Assim, uma guerra de preços é disparada se ΔP – Δc > –5%, em relação ao preço do período anterior. Enquanto os preços mantiverem-se em queda ou não crescerem acima de 0.5% do preço que iniciou a guerra, considera-se ainda período de guerra de preços. Nos outros casos, assume-se um período colusivo para efeito do teste.

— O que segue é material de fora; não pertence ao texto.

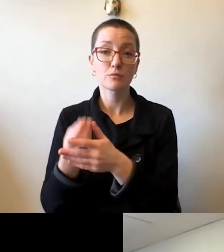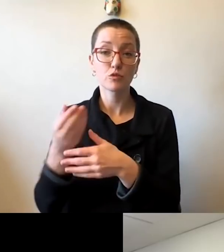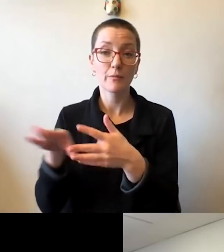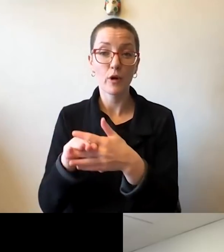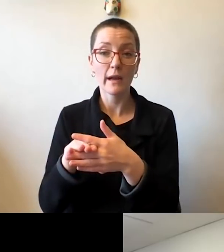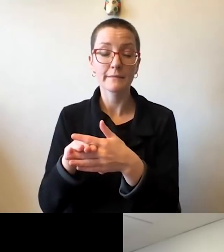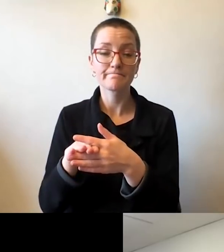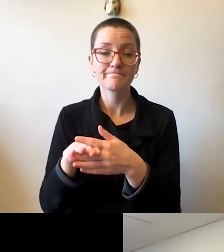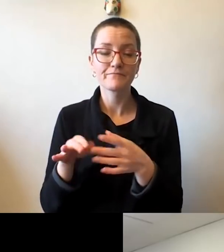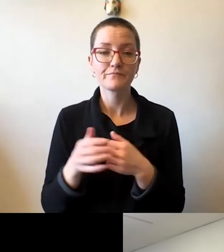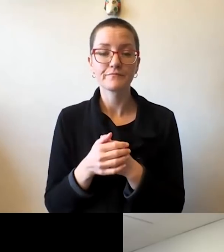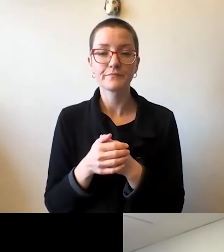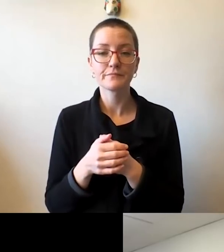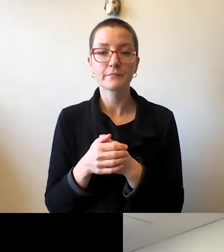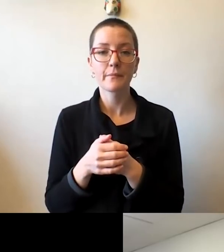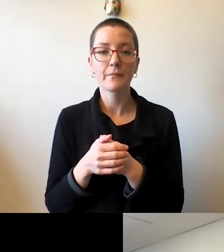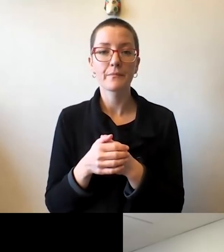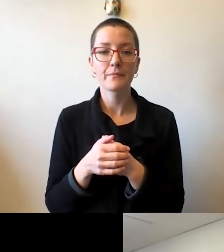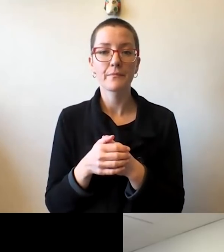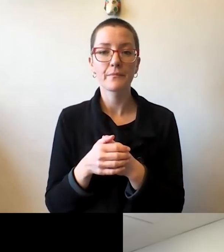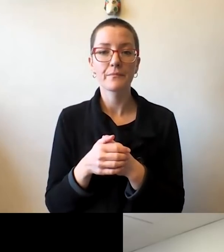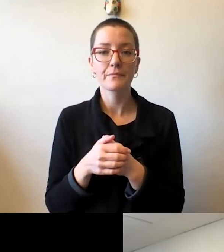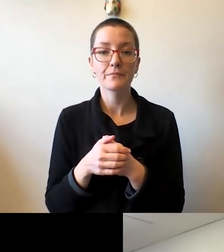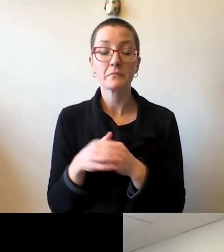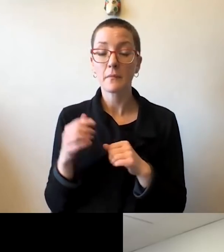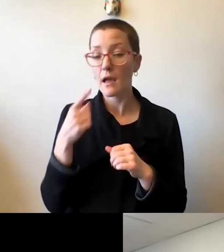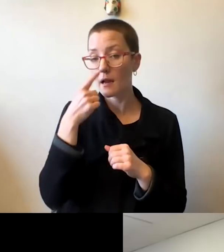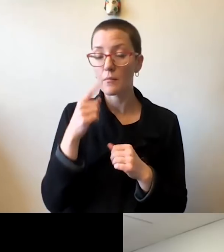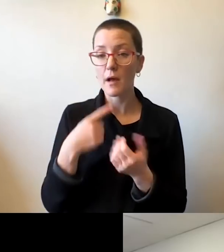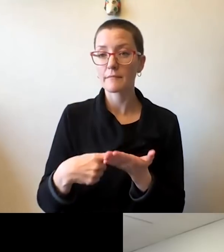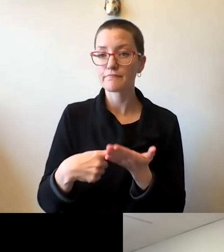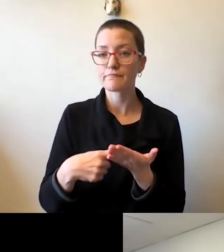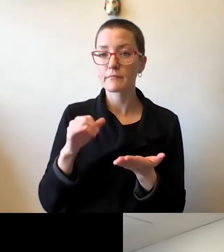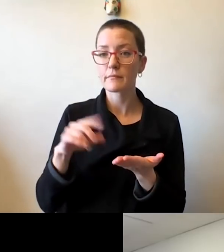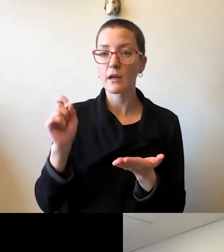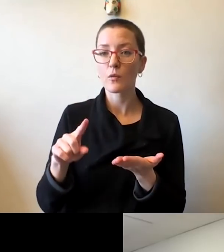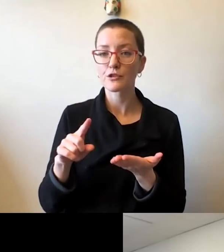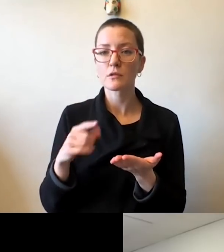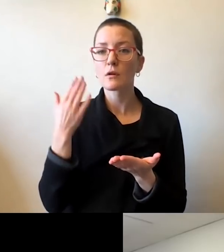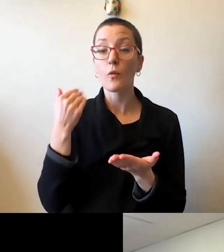And let me let me address the question, why isn't the university having as frequent spring break?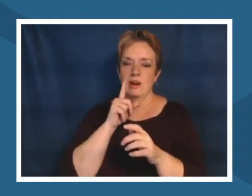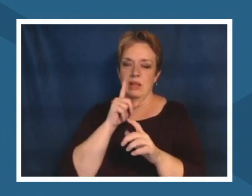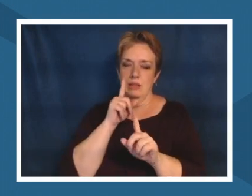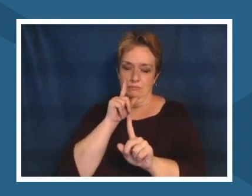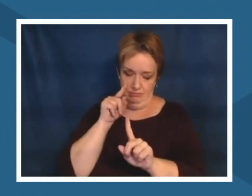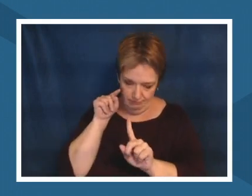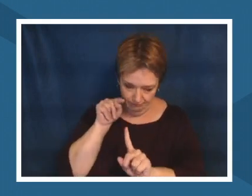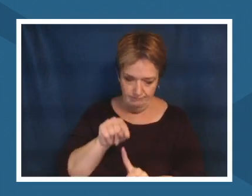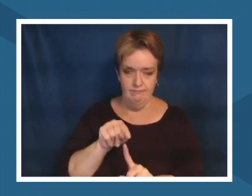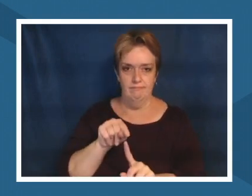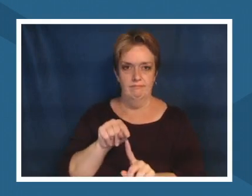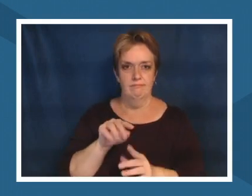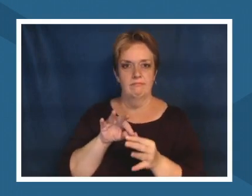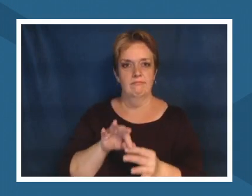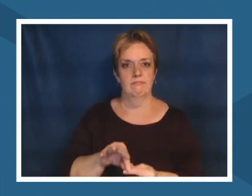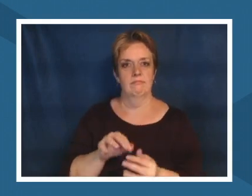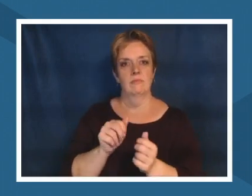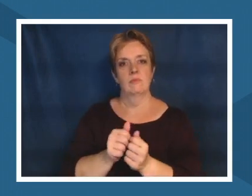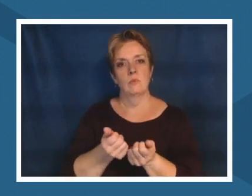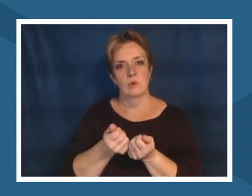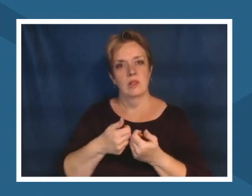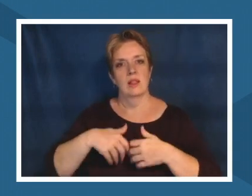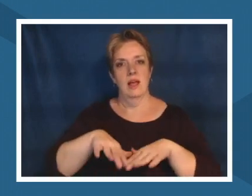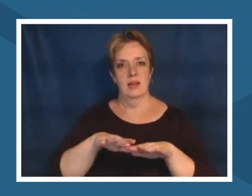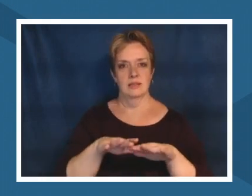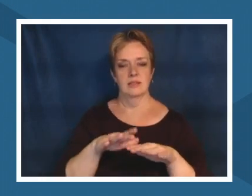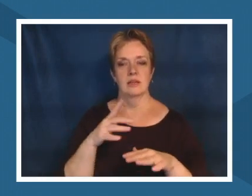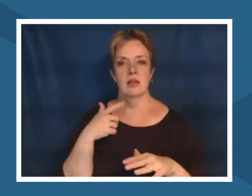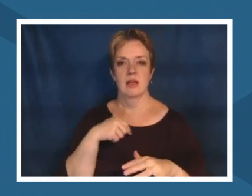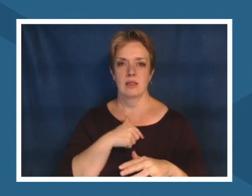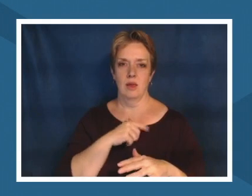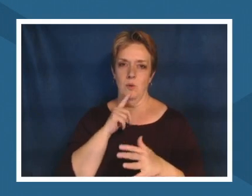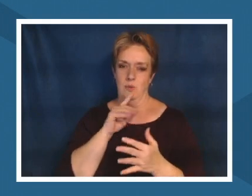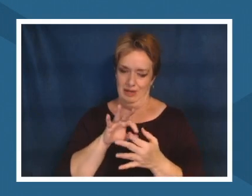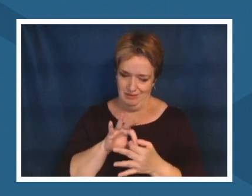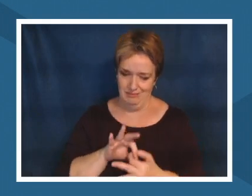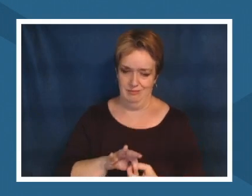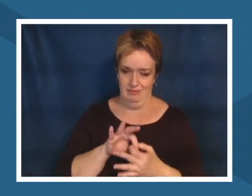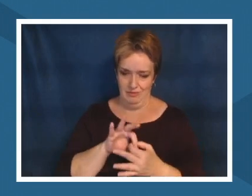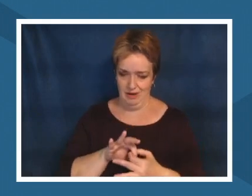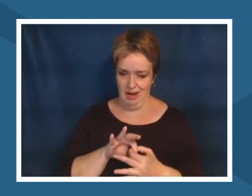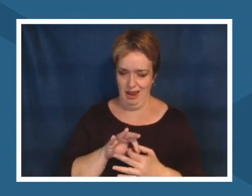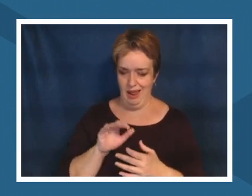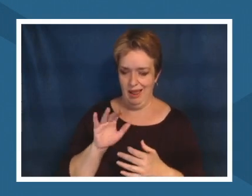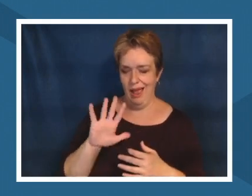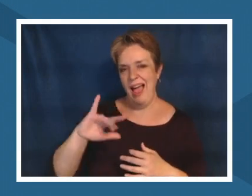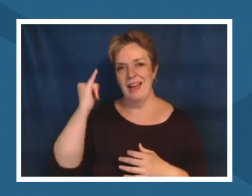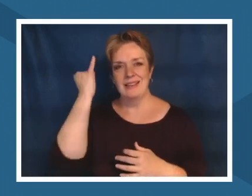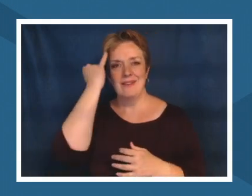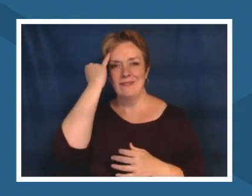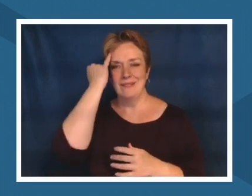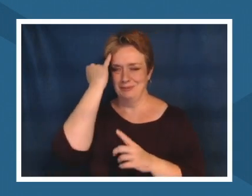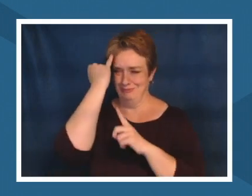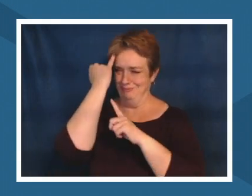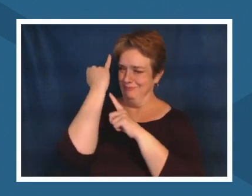engaging as if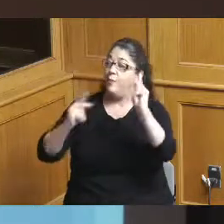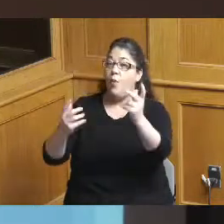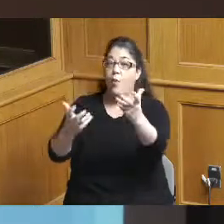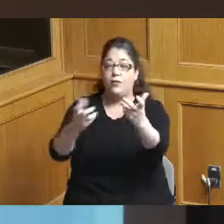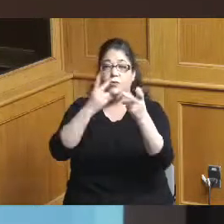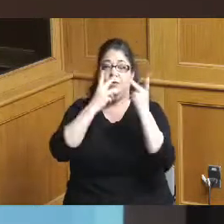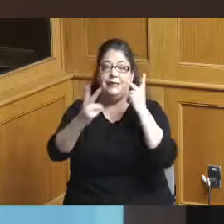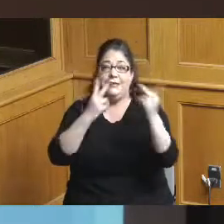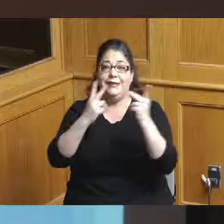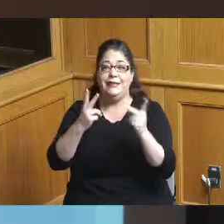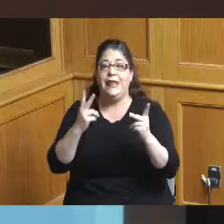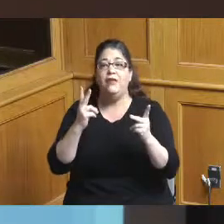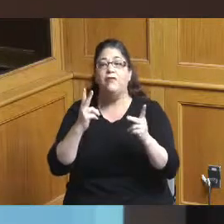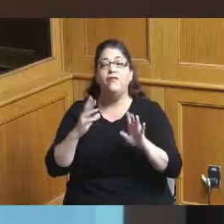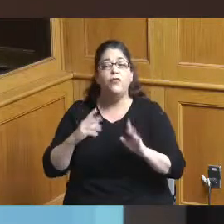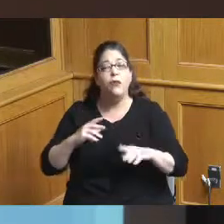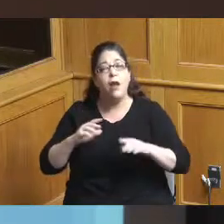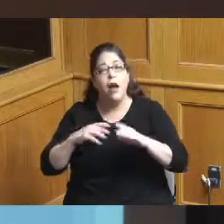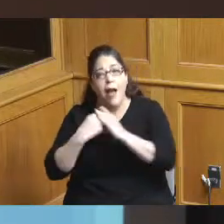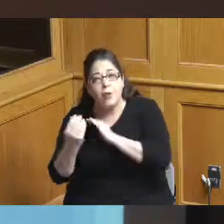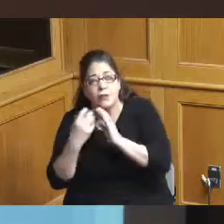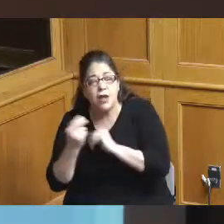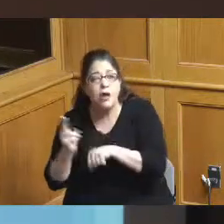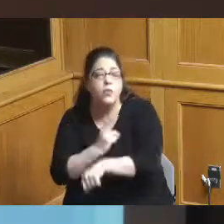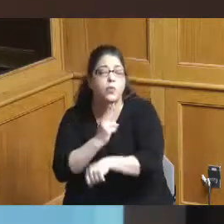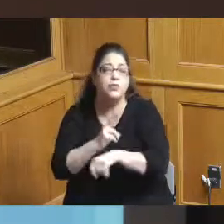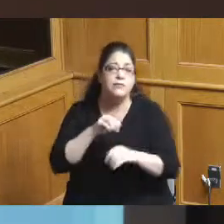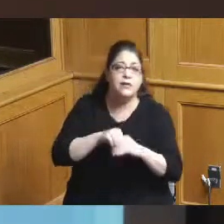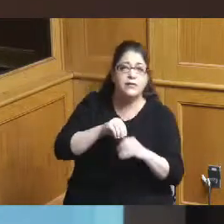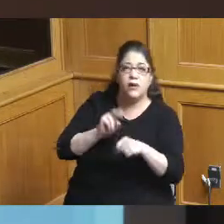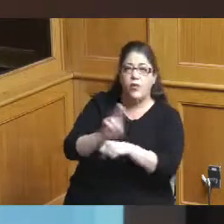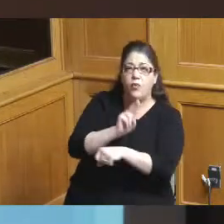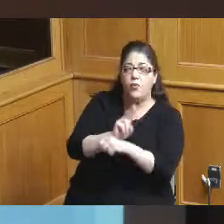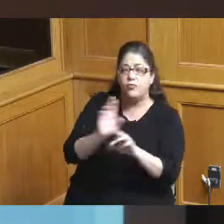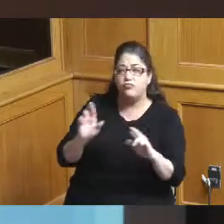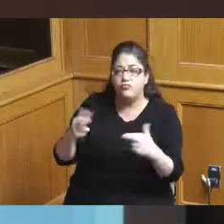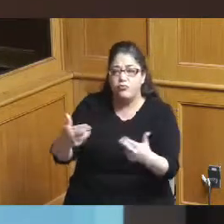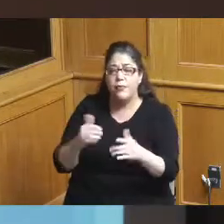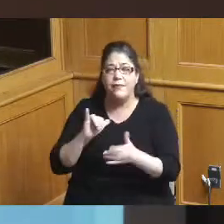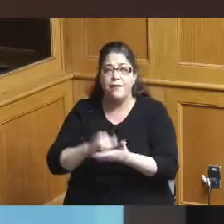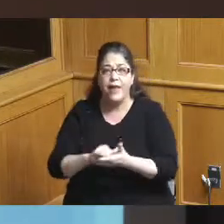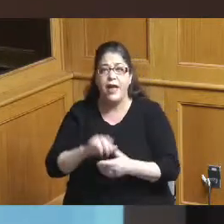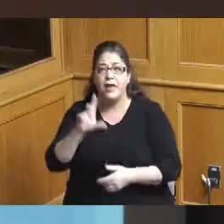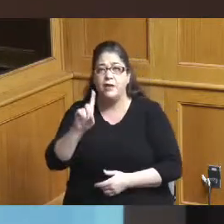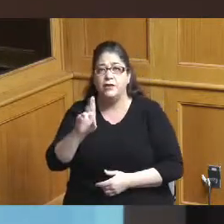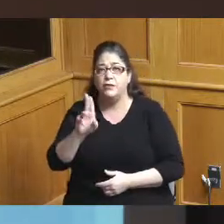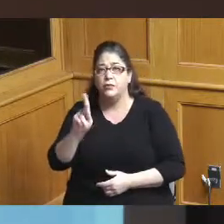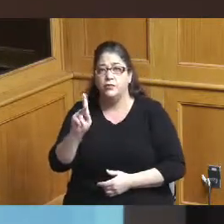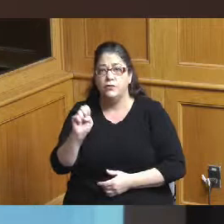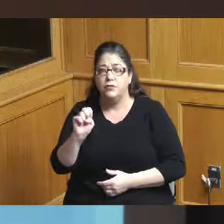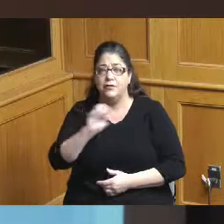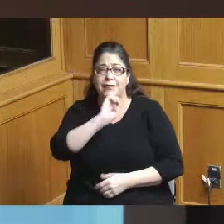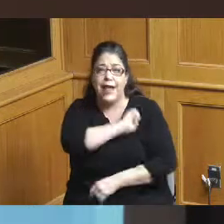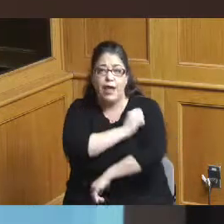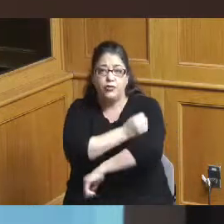pre-function space outdoor space utilization etc to link the Duke Energy Center with other nodes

O mercado brasileiro de cimento foi dividido regionalmente, pois a indústria de cimento apresenta, como barreira à entrada relevante no molde da configuração de mercado canais de distribuição. Dado que cimento é um produto que apresenta uma relação peso/valor econômico grande, não é viável economicamente o transporte do produto por longas distâncias, já que isso implicaria crescente participação de custos de transporte no total de custos do produto. Como observou Haguenauer (1996, p. 33)

a proximidade ao centro consumidor constitui importante fonte de poder de mercado, dada a relevância do custo de transporte no preço final de cimento. O mercado "natural", estimado pelos especialistas do setor, é o situado a uma distância máxima de 300 km da fábrica – ou cerca de 500 km em áreas de menor densidade populacional, como as regiões Norte e Nordeste.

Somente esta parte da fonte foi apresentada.